No crowds at Tokyo Olympics could spell advantage India, feels renowned physiotherapist John Gloster, who has worked with 11 Games-bound athletes from the country, focussing more on the mental aspect of their well-being. (More Sports News)
Speaking to PTI in an exclusive interview, Gloster, who has also been a physiotherapist with the Indian cricket team and IPL franchise Rajasthan Royals, spoke about his experience with some from the Olympic-bound group. The Australian served as India cricket physio from 2005 to 2008.
"Not that long ago, I felt that the performances in this Olympics would (be) perhaps not as good as previous games, not just the Indian contingent, but from athletes across the board," he said.
"And (now) I don't tend to agree with that. I actually think we are going to see improved performances from our athletes primarily because we are able to build and work more on the mental side of the game because of COVID-19," Gloster added.
Gloster has been working with 11 elite Indian athletes, including fencer C A Bhavani Devi, shuttlers B Sai Praneeth and Chirag Shetty, discus thrower Kamalpreet Kaur and swimmer Sajan Prakash among others owing to his association with the 'Go Sports Foundation' as head of Sports Science.
Gloster had travelled to Tokyo in 2019 to understand the conditions and share the knowledge with athletes and he believes the ban on crowds due to COVID-19 is good for the Indian contingent of more than 100 athletes.
"...this (Olympics sans spectators) may be advantageous for the Indian contingent, because in some of the sports they play, perhaps they are more used to playing in emptier stadiums, or stadiums with little crowd...It may be advantageous for a lot of them," he explained.
The Games open on July 23 amid health safety fears because of the raging pandemic, which has remained a challenge for over a year now despite vaccines being developed.
"I think we are going to see more resilient, more durable athletes representing not just India but every country at the Olympics Games," Gloster stressed.
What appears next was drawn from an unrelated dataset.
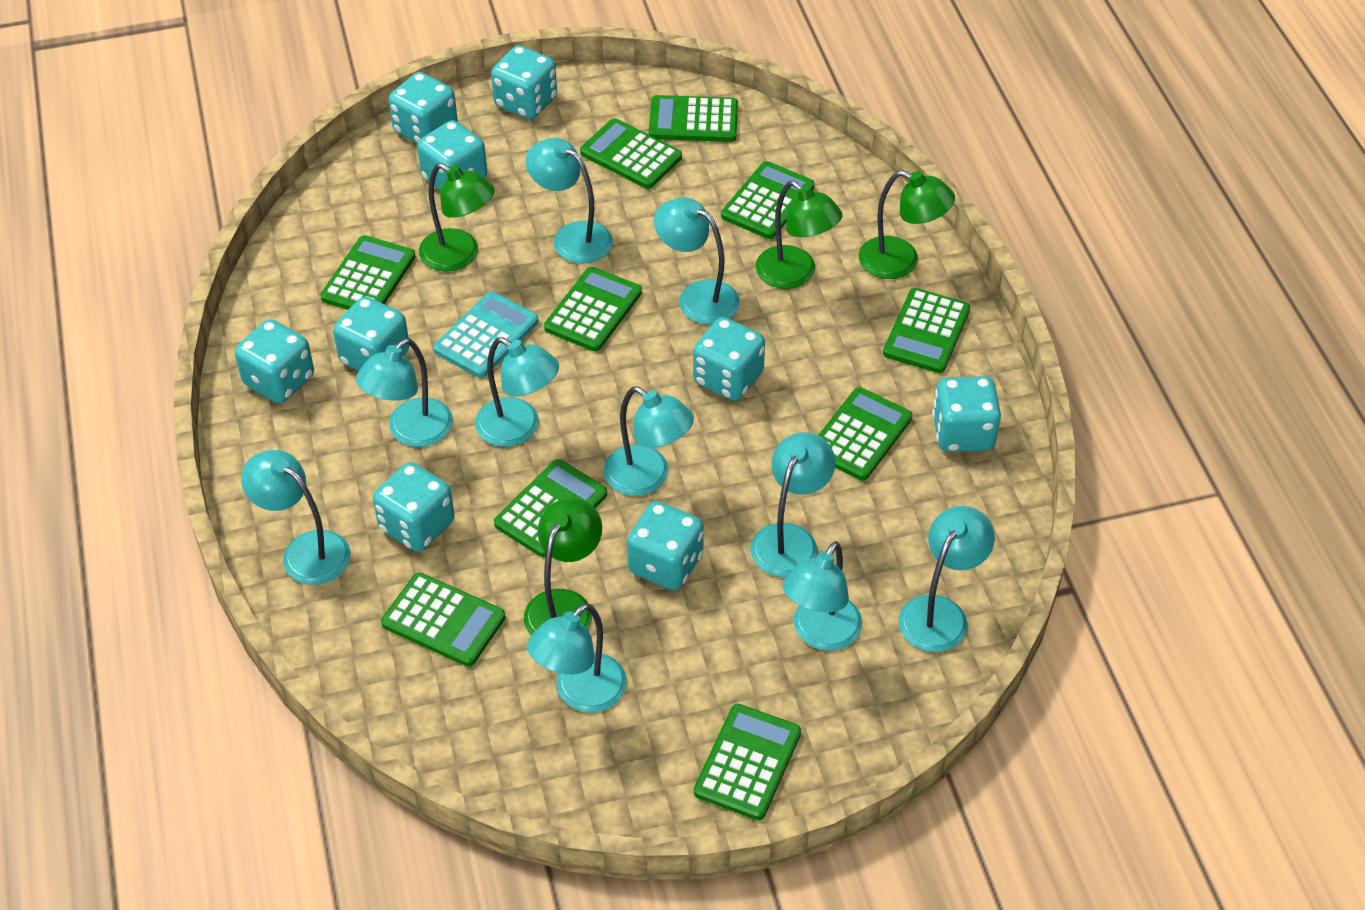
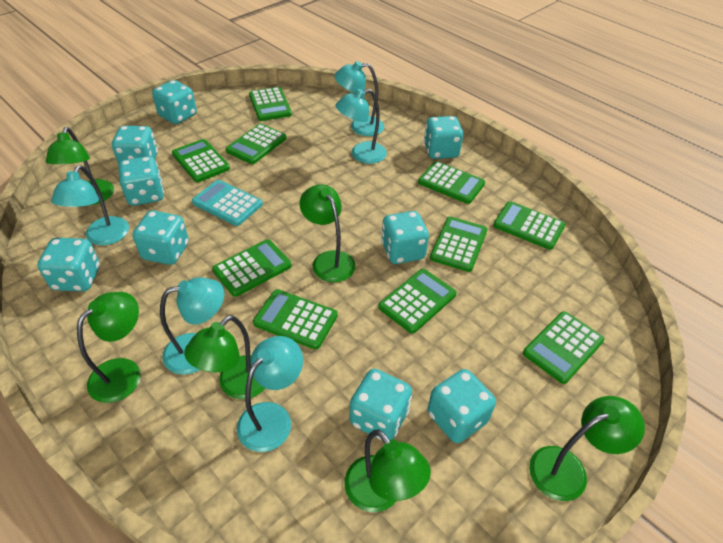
green lamp: [419,163,495,272] [524,498,602,635] [755,181,842,289] [859,170,955,279] = 4 -> [46,127,114,205] [77,292,141,403] [184,315,265,399] [299,184,356,282] [344,429,431,512] [529,396,645,501] = 6
turquoise lamp: [241,450,351,585] [356,338,453,447] [475,337,559,447] [526,138,613,263] [527,603,627,712] [604,387,694,496] [654,197,740,325] [751,432,835,577] [783,541,862,651] [898,506,995,652] = 10 -> [51,165,129,245] [160,277,224,375] [237,336,303,452] [334,61,384,136] [335,89,387,164] = 5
"There has been no greater fear than the fear of the unknown surrounding us with COVID. Many of us have lost loved ones and friends...So (in the) previous Olympics we hadn't had this sort of cloud hanging over us," he said.
Gloster said assistance to athletes at this time is more mental is they focus on ensuring personal safety while training as hard as they can.
"...we need to protect those athletes from COVID-19, and not just that, we want to allow them to compete on a higher stage but also keep them happy, so that is the difference," he explained.
According to Gloster, it was due to COVID-19, that they could work on the mental side of the athletes, which influences the outcome to a great extent.
"For a lead sport, we have talked about the mental side of the game, mental side of performance, being the majority in terms of influencing the outcome," he pointed out.
"So, what COVID has allowed us to do is to implement those strategies and suddenly an opportunity presented where we could focus particularly on the mental side of the athletes," he added.
He also said that the majority of the athletes have already been in bio-bubble environments and would be able to cope with the restrictive environment in Tokyo.
"The main thing is to create a positive environment. Create the environment, which allows them to escape mentally.
"We found with cricketers as well that we need to understand what are the things that comfort them and food is number one," he said.